Future full-scale plants producing 25 megawatts of electricity, enough to provide power for 30,000 European households, would be as large as a football stadium and require some 5 million square meters of membrane, Statkraft said. Once new membrane "architecture" is solved, Statkraft believes the global production capacity for osmotic energy could amount to 1,600 to 1,700 terawatt hours annually, or about half of the European Union's total electricity demand.

Europe's osmotic power potential is seen at 180 terawatts, or about 5 percent of total consumption, which could help the bloc reach renewable energy goals set to curb emissions of heat-trapping gases and limit global warming.

Osmotic power, which can be located anywhere where clean fresh water runs into the sea, is seen as more reliable than more variable wind or solar energy.
Posted by:Bobby

#6  5 million sq meters of fish net? Sure,that sounds environmentally responsible.
Posted by: Skunky Glins****   2009-11-30 22:57  

#5  Not just you, JosephM. Because mostly these things are not self-supporting, which means the money has to come from someone else's pocket. The approach is thought globally and applied locally.
Posted by: trailing wife   2009-11-30 22:31  

#4  Is it just me, or does anyone else get the feeling these small or minor "green" = environ correct ENFACS are SUB-PLANST/FACS OF SOMETHING IN OWG-NWO "JUNKERS GLOB GRUPPE" LARGER SCALE, SOMETHING NOT SO "GREEN"???
Posted by: JosephMendiola   2009-11-30 18:11  

#3  How many places does "clean, fresh water" flow into the sea?thye entire west coast of Canada, and All of Alaska.
Posted by: 746   2009-11-30 15:00  

#2  The problem with sea water for anything is always "biologicals", and filtering them out is an expensive process.

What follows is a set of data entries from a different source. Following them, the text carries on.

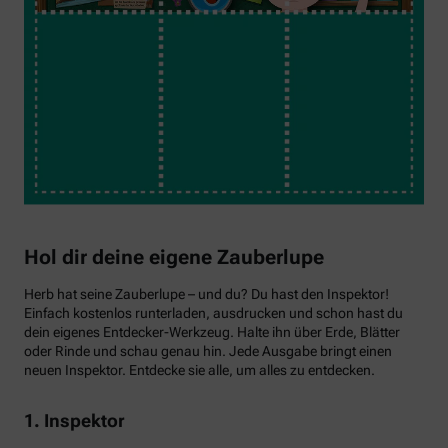
Hol dir deine eigene Zauberlupe
Herb hat seine Zauberlupe – und du? Du hast den Inspektor!
Einfach kostenlos runterladen, ausdrucken und schon hast du
dein eigenes Entdecker-Werkzeug. Halte ihn über Erde, Blätter
oder Rinde und schau genau hin. Jede Ausgabe bringt einen
neuen Inspektor. Entdecke sie alle, um alles zu entdecken.
1. Inspektor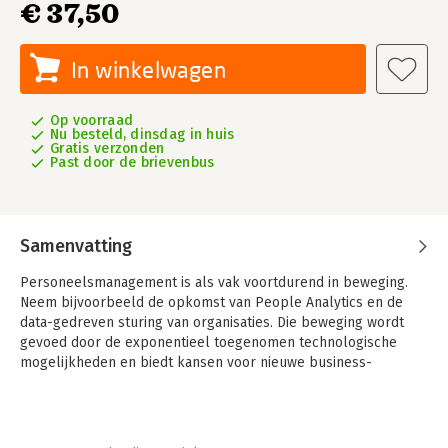
€ 37,50
In winkelwagen
Op voorraad
Nu besteld, dinsdag in huis
Gratis verzonden
Past door de brievenbus
Samenvatting
Personeelsmanagement is als vak voortdurend in beweging.
Neem bijvoorbeeld de opkomst van People Analytics en de
data-gedreven sturing van organisaties. Die beweging wordt
gevoed door de exponentieel toegenomen technologische
mogelijkheden en biedt kansen voor nieuwe business-
uitdagingen, innovatieve organisatorische constellaties en
andere wijzen van werken. Goed gebruik van data leidt tot een
betere diagnose van personele vraagstukken, een betere
inrichting en beheersing van cruciale organisatieprocessen en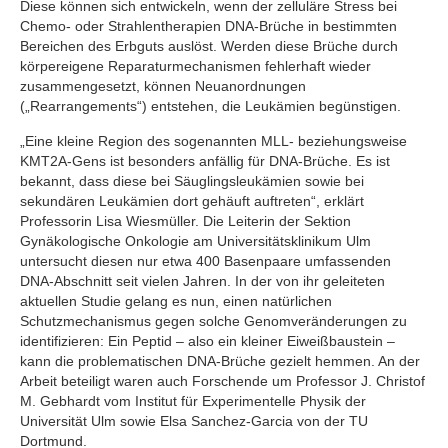
Diese können sich entwickeln, wenn der zelluläre Stress bei
Chemo- oder Strahlentherapien DNA-Brüche in bestimmten
Bereichen des Erbguts auslöst. Werden diese Brüche durch
körpereigene Reparaturmechanismen fehlerhaft wieder
zusammengesetzt, können Neuanordnungen
(„Rearrangements“) entstehen, die Leukämien begünstigen.
„Eine kleine Region des sogenannten MLL- beziehungsweise
KMT2A-Gens ist besonders anfällig für DNA-Brüche. Es ist
bekannt, dass diese bei Säuglingsleukämien sowie bei
sekundären Leukämien dort gehäuft auftreten“, erklärt
Professorin Lisa Wiesmüller. Die Leiterin der Sektion
Gynäkologische Onkologie am Universitätsklinikum Ulm
untersucht diesen nur etwa 400 Basenpaare umfassenden
DNA-Abschnitt seit vielen Jahren. In der von ihr geleiteten
aktuellen Studie gelang es nun, einen natürlichen
Schutzmechanismus gegen solche Genomveränderungen zu
identifizieren: Ein Peptid – also ein kleiner Eiweißbaustein –
kann die problematischen DNA-Brüche gezielt hemmen. An der
Arbeit beteiligt waren auch Forschende um Professor J. Christof
M. Gebhardt vom Institut für Experimentelle Physik der
Universität Ulm sowie Elsa Sanchez-Garcia von der TU
Dortmund.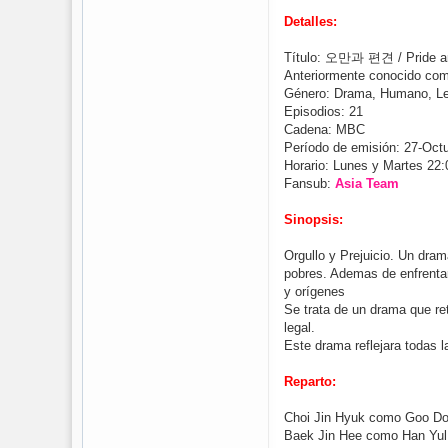
Detalles:
Título: 오만과 편견 / Pride an
Anteriormente conocido c
Género: Drama, Humano, L
Episodios: 21
Cadena: MBC
Período de emisión: 27-Oct
Horario: Lunes y Martes 22:
Fansub:
Asia Team
Sinopsis:
Orgullo y Prejuicio. Un dram
pobres. Ademas de enfrentar
y orígenes
Se trata de un drama que ret
legal.
Este drama reflejara todas l
Reparto:
Choi Jin Hyuk como Goo Do
Baek Jin Hee como Han Yu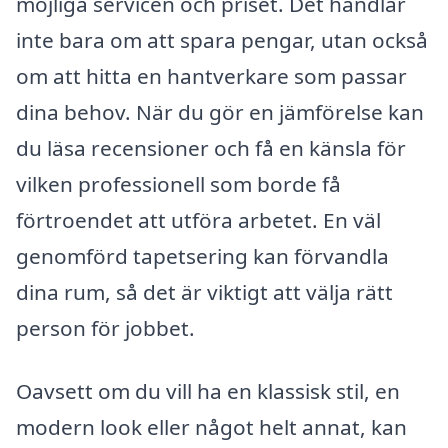
möjliga servicen och priset. Det handlar
inte bara om att spara pengar, utan också
om att hitta en hantverkare som passar
dina behov. När du gör en jämförelse kan
du läsa recensioner och få en känsla för
vilken professionell som borde få
förtroendet att utföra arbetet. En väl
genomförd tapetsering kan förvandla
dina rum, så det är viktigt att välja rätt
person för jobbet.
Oavsett om du vill ha en klassisk stil, en
modern look eller något helt annat, kan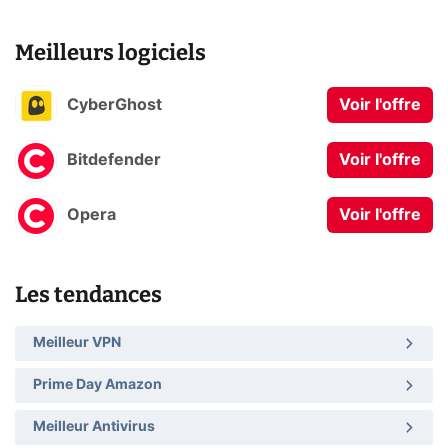
Meilleurs logiciels
CyberGhost
Voir l'offre
Bitdefender
Voir l'offre
Opera
Voir l'offre
Les tendances
Meilleur VPN
Prime Day Amazon
Meilleur Antivirus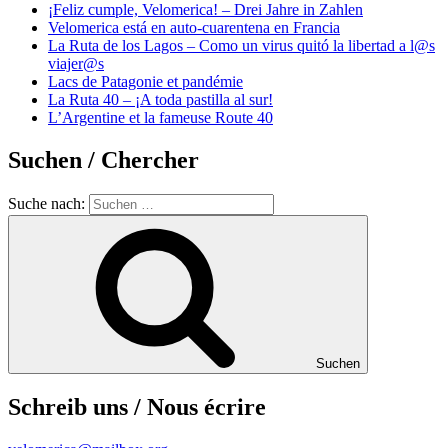
¡Feliz cumple, Velomerica! – Drei Jahre in Zahlen
Velomerica está en auto-cuarentena en Francia
La Ruta de los Lagos – Como un virus quitó la libertad a l@s
viajer@s
Lacs de Patagonie et pandémie
La Ruta 40 – ¡A toda pastilla al sur!
L’Argentine et la fameuse Route 40
Suchen / Chercher
Suche nach:
Suchen
Schreib uns / Nous écrire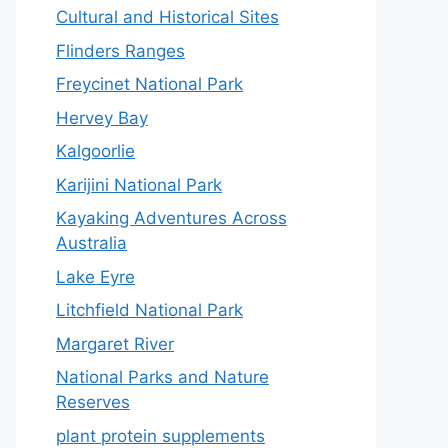
Cultural and Historical Sites
Flinders Ranges
Freycinet National Park
Hervey Bay
Kalgoorlie
Karijini National Park
Kayaking Adventures Across
Australia
Lake Eyre
Litchfield National Park
Margaret River
National Parks and Nature
Reserves
plant protein supplements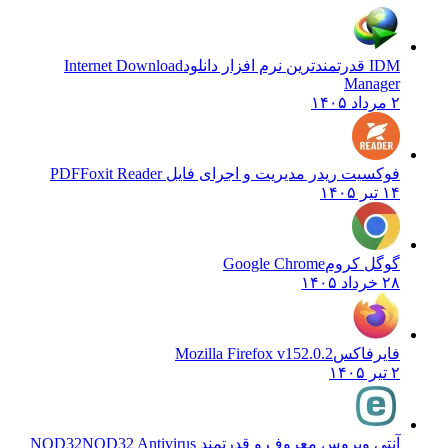
IDM قدرتمندترین نرم افزار دانلود
Internet Download
Manager
۲ مرداد ۱۴۰۵
فوکسیت ریدر مدیریت و اجرای فایل PDF
Foxit Reader
۱۴ تیر ۱۴۰۵
گوگل کروم
Google Chrome
۲۸ خرداد ۱۴۰۵
فایرفاکس
Mozilla Firefox v152.0.2
۲ تیر ۱۴۰۵
آنتی ویروس معروف و قدرتمند NOD32
NOD32 Antivirus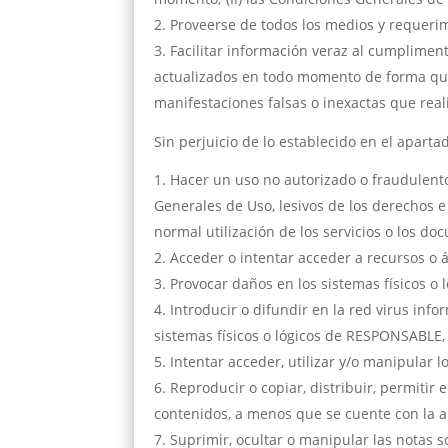
Proveerse de todos los medios y requeri
Facilitar información veraz al cumplimen
actualizados en todo momento de forma que 
manifestaciones falsas o inexactas que real
Sin perjuicio de lo establecido en el apart
Hacer un uso no autorizado o fraudulento 
Generales de Uso, lesivos de los derechos e
normal utilización de los servicios o los d
Acceder o intentar acceder a recursos o á
Provocar daños en los sistemas físicos o 
Introducir o difundir en la red virus inf
sistemas físicos o lógicos de RESPONSABLE,
Intentar acceder, utilizar y/o manipular
Reproducir o copiar, distribuir, permitir
contenidos, a menos que se cuente con la au
Suprimir, ocultar o manipular las notas s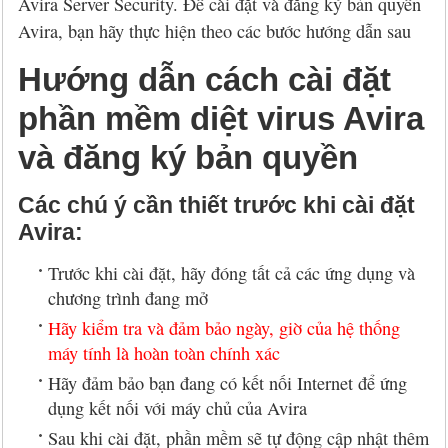
Avira Server Security. Để cài đặt và đăng ký bản quyền
Avira, bạn hãy thực hiện theo các bước hướng dẫn sau
Hướng dẫn cách cài đặt
phần mềm diệt virus Avira
và đăng ký bản quyền
Các chú ý cần thiết trước khi cài đặt
Avira:
Trước khi cài đặt, hãy đóng tất cả các ứng dụng và
chương trình đang mở
Hãy kiểm tra và đảm bảo ngày, giờ của hệ thống
máy tính là hoàn toàn chính xác
Hãy đảm bảo bạn đang có kết nối Internet để ứng
dụng kết nối với máy chủ của Avira
Sau khi cài đặt, phần mềm sẽ tự động cập nhật thêm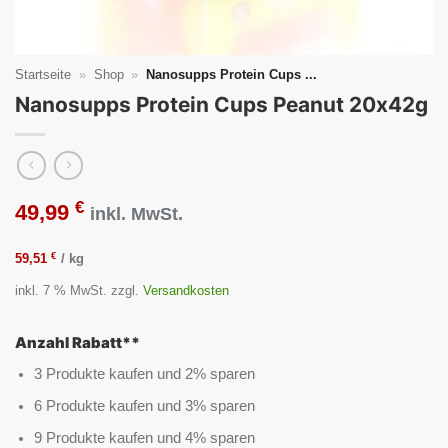
Startseite
»
Shop
»
Nanosupps Protein Cups ...
Nanosupps Protein Cups Peanut 20x42g
€
49,99
inkl. MwSt.
€
59,51
/
kg
inkl. 7 % MwSt.
zzgl.
Versandkosten
Anzahl Rabatt**
3 Produkte kaufen und 2% sparen
6 Produkte kaufen und 3% sparen
9 Produkte kaufen und 4% sparen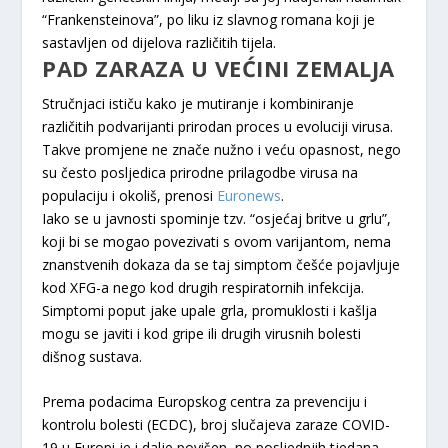
“Frankensteinova”, po liku iz slavnog romana koji je
sastavljen od dijelova različitih tijela.
PAD ZARAZA U VEĆINI ZEMALJA
Stručnjaci ističu kako je mutiranje i kombiniranje
različitih podvarijanti prirodan proces u evoluciji virusa.
Takve promjene ne znače nužno i veću opasnost, nego
su često posljedica prirodne prilagodbe virusa na
populaciju i okoliš, prenosi
Euronews
.
Iako se u javnosti spominje tzv. “osjećaj britve u grlu”,
koji bi se mogao povezivati s ovom varijantom, nema
znanstvenih dokaza da se taj simptom češće pojavljuje
kod XFG-a nego kod drugih respiratornih infekcija.
Simptomi poput jake upale grla, promuklosti i kašlja
mogu se javiti i kod gripe ili drugih virusnih bolesti
dišnog sustava.
Prema podacima Europskog centra za prevenciju i
kontrolu bolesti (ECDC), broj slučajeva zaraze COVID-
19 u Europi je i dalje povišen, no posljednjih tjedana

Instead of using membranes for energy, it makes a lot more sense to use them for water purification. They are now making a carbon nanotube filter that will only pass individual molecules of water.

One very simple system that could do this at scale is a double pipeline device, a pipeline within a pipeline. On the ocean floor, next to a coastline, a large storage tank is put in a low-lying area. Leading out from the tank are one or more double pipelines.

The outer pipeline is a big filter that separates out just the water from the sea water. The second inner pipeline does the same, double filtration, in case something penetrates the outer pipeline. Then the fresh water inside the second pipeline flows "downhill" to the tank.

From the tank, fresh water is pumped out to shore.

The only energy used is pumping the fresh water out of the tank. The water pressure on the pipelines do the rest.
Posted by: Anonymoose   2009-11-30 09:12  

#1  How many places does "clean, fresh water" flow into the sea? Most rivers I've seen are chock-full of sediment. I would think the membranes would get clogged up pretty quickly.